To maintain its edge in innovation, Marlin hired four full-time engineer/designers, and Mr. Greenblatt is interviewing candidates to fill two more slots. Two 30-inch monitors are mounted on each of their desks. Their work flows to eight computers located throughout the factory. Each factory employee receives his work orders via e-mail.

Hector Carmona earned $8 an hour and received no health insurance when he worked at the company’s Brooklyn factory in 1998. He rented his apartment and owned no car.

“Fast-forward 11 years,” Mr. Greenblatt said as Mr. Carmona operated a machine that carries precision baskets through various stages along the assembly line.

Mr. Carmona, whose compensation is based on the number of baskets he produces each week, will earn $60,000 including production bonuses this year. His benefits will be worth an additional $5 per hour, including Blue Cross health insurance. Today, Mr. Carmona and his wife own a home and have two cars.

Essentially, Mr. Carmona, whose wife and family budget have gotten accustomed to the weekly production bonus, has become “an independent entrepreneur on Marlin’s factory floor,” Mr. Greenblatt said. “I don’t have to be the heavyweight boss.
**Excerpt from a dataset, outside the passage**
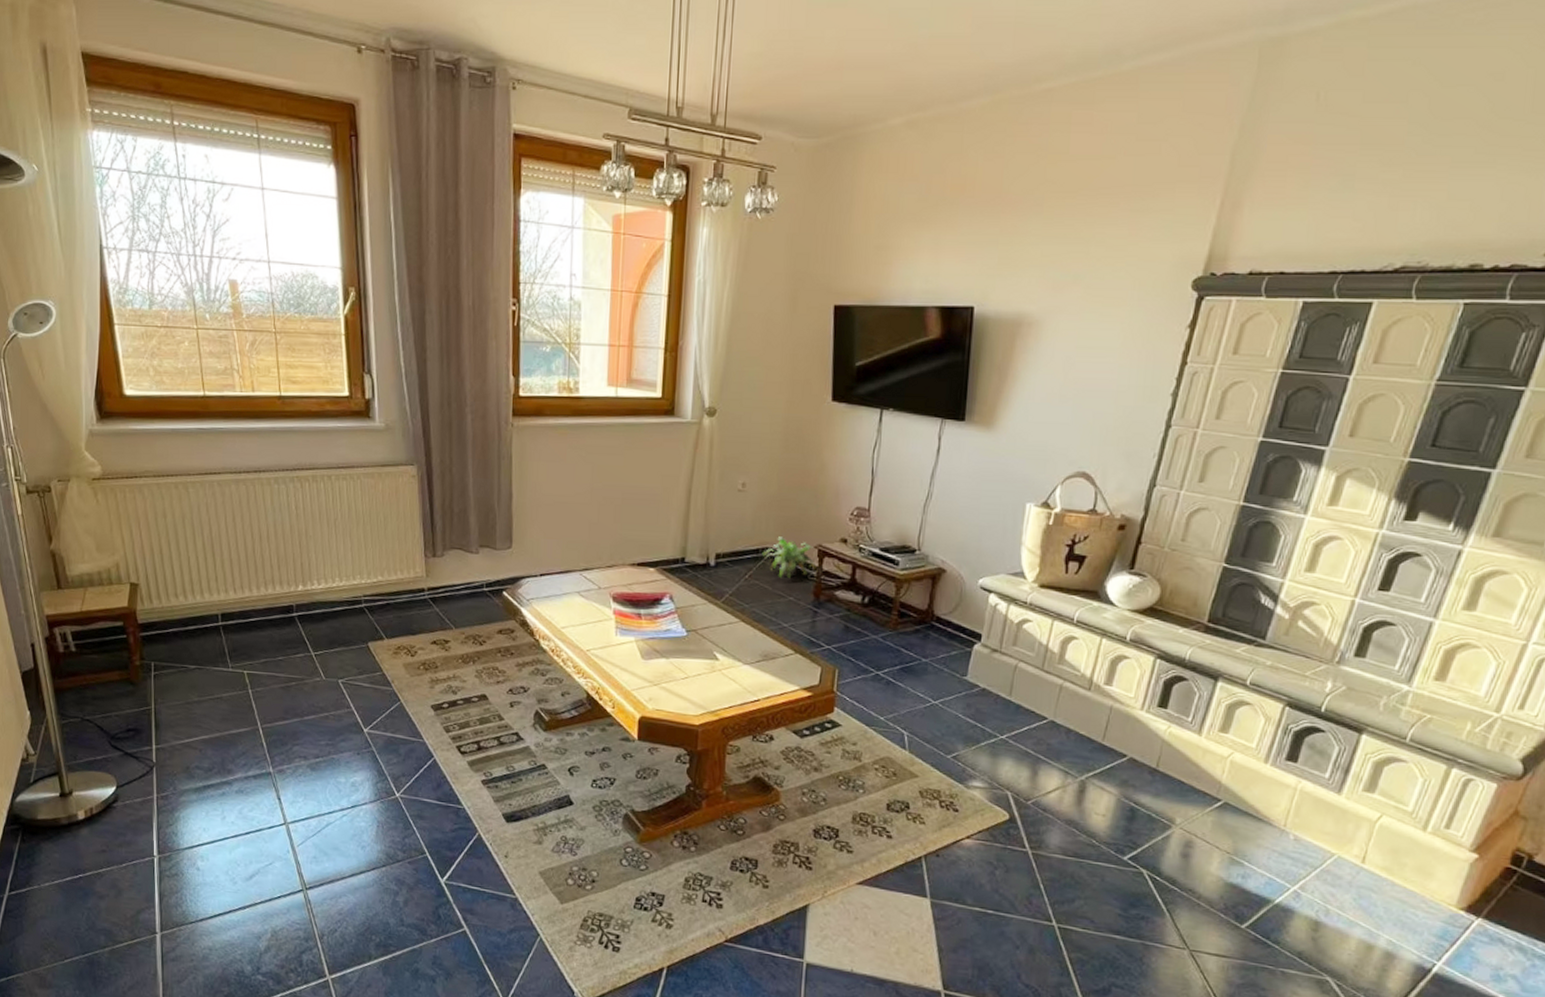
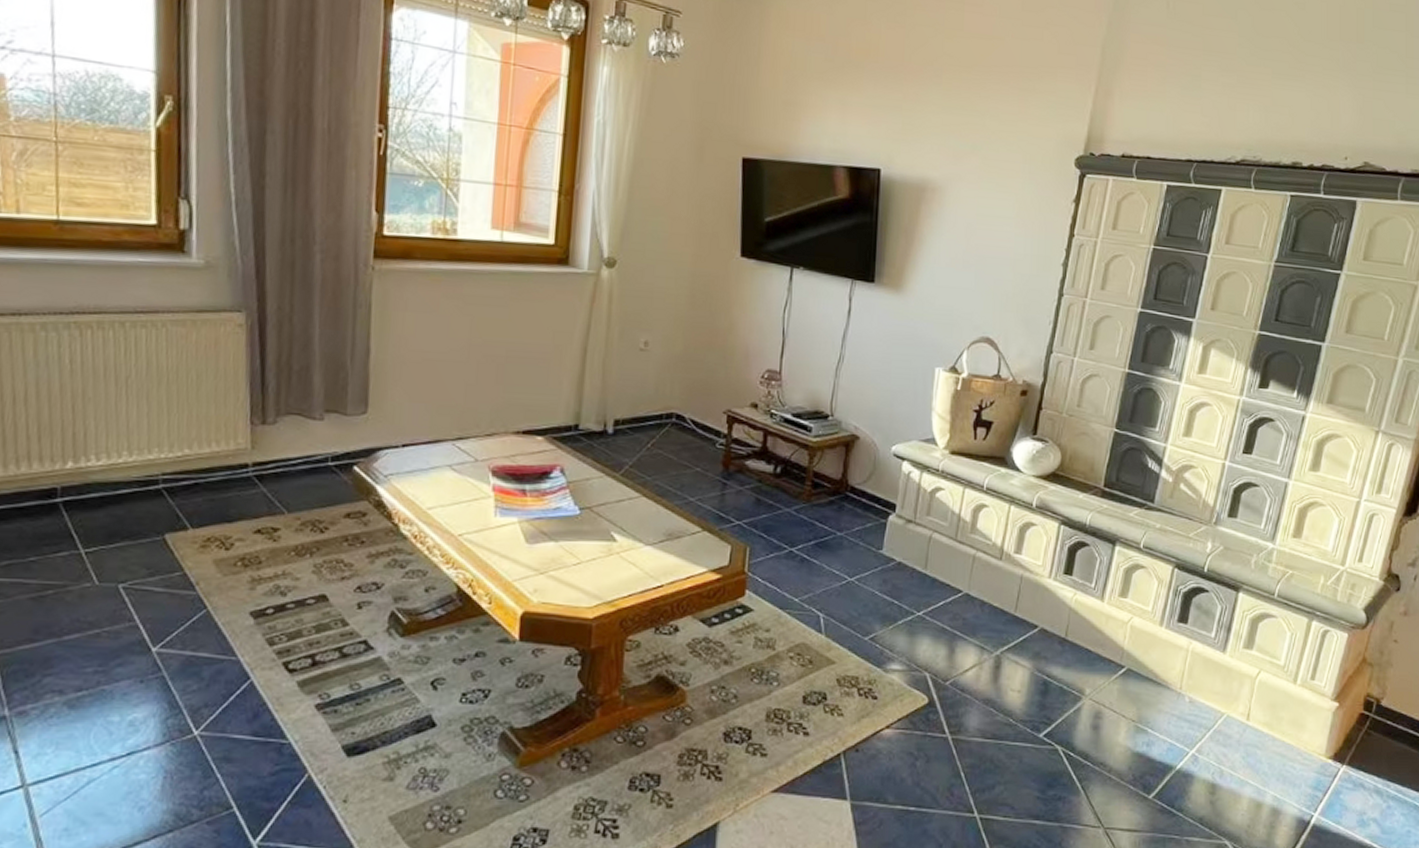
potted plant: present [762,536,818,578] -> none [666,401,727,446]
Internal family dynamics are far more powerful than I am.”

One cannot walk through Marlin’s factory without noticing the huge banner above: “Marlin Steel Wire Welcomes Toyota.”

Marlin supplies three of Toyota’s 11 U.S. factories.

“We’ve read their book, and we aspire to their standards,” Mr. Greenblatt says. “And we want to sell to all of Toyota’s 11 plants.”

From the $800,000 in sales generated by the Brooklyn factory in 1998, Marlin hopes to hit $10 million in three years and $20 million five years after that.

Recently, Marlin landed an Austrian order potentially worth $300,000 to $400,000 per year. Marlin replaced a German vendor to capture the account. It may not be shipping ice to Eskimos, but it was a coup that Mr. Greenblatt clearly savored, knocking off a respected rival from 4,000 miles away.

More and more, he’s focusing on the export market. “It’s a big world out there,” he said.